**What you will do**. Each record needs to be retyped exactly, though its pictures should not appear.

**Data supplied**.

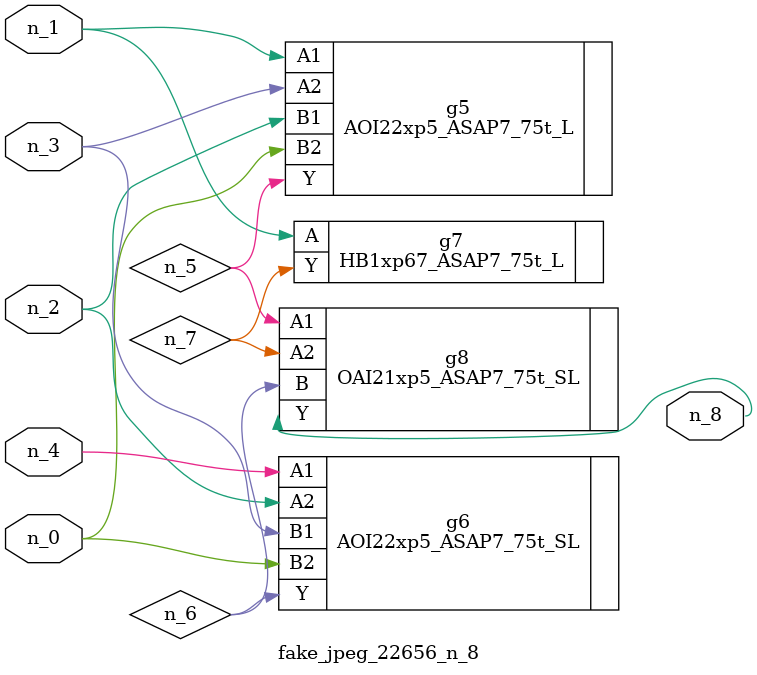
<source format=v>
module fake_jpeg_22656_n_8 (n_3, n_2, n_1, n_0, n_4, n_8);

input n_3;
input n_2;
input n_1;
input n_0;
input n_4;

output n_8;

wire n_6;
wire n_5;
wire n_7;

AOI22xp5_ASAP7_75t_L g5 ( 
.A1(n_1),
.A2(n_3),
.B1(n_2),
.B2(n_0),
.Y(n_5)
);

AOI22xp5_ASAP7_75t_SL g6 ( 
.A1(n_4),
.A2(n_2),
.B1(n_3),
.B2(n_0),
.Y(n_6)
);

HB1xp67_ASAP7_75t_L g7 ( 
.A(n_1),
.Y(n_7)
);

OAI21xp5_ASAP7_75t_SL g8 ( 
.A1(n_5),
.A2(n_7),
.B(n_6),
.Y(n_8)
);


endmodule
</source>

**Answer area**.
<source format=v>
module fake_jpeg_22656_n_8 (n_3, n_2, n_1, n_0, n_4, n_8);

input n_3;
input n_2;
input n_1;
input n_0;
input n_4;

output n_8;

wire n_6;
wire n_5;
wire n_7;

AOI22xp5_ASAP7_75t_L g5 ( 
.A1(n_1),
.A2(n_3),
.B1(n_2),
.B2(n_0),
.Y(n_5)
);

AOI22xp5_ASAP7_75t_SL g6 ( 
.A1(n_4),
.A2(n_2),
.B1(n_3),
.B2(n_0),
.Y(n_6)
);

HB1xp67_ASAP7_75t_L g7 ( 
.A(n_1),
.Y(n_7)
);

OAI21xp5_ASAP7_75t_SL g8 ( 
.A1(n_5),
.A2(n_7),
.B(n_6),
.Y(n_8)
);


endmodule
</source>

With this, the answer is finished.